Reproduce the listing's lines verbatim, from its first line through the line containing "Lær hvordan barn", both ends included.

=-=-=-=-=

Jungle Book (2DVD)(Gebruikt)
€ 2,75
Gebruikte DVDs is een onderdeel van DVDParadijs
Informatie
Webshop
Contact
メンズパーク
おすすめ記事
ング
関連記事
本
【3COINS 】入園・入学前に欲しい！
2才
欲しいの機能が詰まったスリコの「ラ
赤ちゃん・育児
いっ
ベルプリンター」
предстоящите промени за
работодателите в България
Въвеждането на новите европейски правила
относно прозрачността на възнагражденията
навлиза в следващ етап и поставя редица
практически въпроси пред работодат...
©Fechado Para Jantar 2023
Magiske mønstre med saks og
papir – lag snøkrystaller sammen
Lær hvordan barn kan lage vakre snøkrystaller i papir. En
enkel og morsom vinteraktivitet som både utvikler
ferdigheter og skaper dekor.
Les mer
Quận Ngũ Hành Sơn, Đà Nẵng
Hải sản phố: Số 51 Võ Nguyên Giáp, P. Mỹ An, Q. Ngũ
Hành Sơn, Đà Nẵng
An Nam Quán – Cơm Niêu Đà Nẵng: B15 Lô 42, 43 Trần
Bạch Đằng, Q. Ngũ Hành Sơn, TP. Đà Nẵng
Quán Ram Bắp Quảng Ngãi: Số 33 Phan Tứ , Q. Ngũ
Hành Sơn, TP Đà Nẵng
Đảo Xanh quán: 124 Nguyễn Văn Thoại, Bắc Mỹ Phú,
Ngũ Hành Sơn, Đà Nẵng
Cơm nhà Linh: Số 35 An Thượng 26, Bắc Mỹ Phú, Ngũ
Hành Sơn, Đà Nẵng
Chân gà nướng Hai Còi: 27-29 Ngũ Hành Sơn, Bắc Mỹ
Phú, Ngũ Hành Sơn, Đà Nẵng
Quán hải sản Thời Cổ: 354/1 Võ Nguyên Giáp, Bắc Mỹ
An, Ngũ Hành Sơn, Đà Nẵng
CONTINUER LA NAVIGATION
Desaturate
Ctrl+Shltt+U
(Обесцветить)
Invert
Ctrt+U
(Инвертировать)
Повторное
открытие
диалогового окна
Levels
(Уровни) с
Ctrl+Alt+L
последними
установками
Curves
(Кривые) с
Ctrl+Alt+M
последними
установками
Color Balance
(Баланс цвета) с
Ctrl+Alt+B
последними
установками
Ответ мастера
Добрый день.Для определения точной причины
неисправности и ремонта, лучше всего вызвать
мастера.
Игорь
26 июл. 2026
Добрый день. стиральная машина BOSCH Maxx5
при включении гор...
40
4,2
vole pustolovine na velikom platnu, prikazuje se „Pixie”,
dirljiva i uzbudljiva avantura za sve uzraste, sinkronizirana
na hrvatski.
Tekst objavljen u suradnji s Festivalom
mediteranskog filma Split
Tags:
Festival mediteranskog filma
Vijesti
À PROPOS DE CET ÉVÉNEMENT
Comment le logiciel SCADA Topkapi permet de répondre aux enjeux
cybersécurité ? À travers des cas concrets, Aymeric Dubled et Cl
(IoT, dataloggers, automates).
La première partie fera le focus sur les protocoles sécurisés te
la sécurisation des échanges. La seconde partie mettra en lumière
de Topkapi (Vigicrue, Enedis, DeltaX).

=-=-=-=-=

— EXERCISE SOLUTION —
Jungle Book (2DVD)(Gebruikt)
€ 2,75
Gebruikte DVDs is een onderdeel van DVDParadijs
Informatie
Webshop
Contact
メンズパーク
おすすめ記事
ング
関連記事
本
【3COINS 】入園・入学前に欲しい！
2才
欲しいの機能が詰まったスリコの「ラ
赤ちゃん・育児
いっ
ベルプリンター」
предстоящите промени за
работодателите в България
Въвеждането на новите европейски правила
относно прозрачността на възнагражденията
навлиза в следващ етап и поставя редица
практически въпроси пред работодат...
©Fechado Para Jantar 2023
Magiske mønstre med saks og
papir – lag snøkrystaller sammen
Lær hvordan barn kan lage vakre snøkrystaller i papir. En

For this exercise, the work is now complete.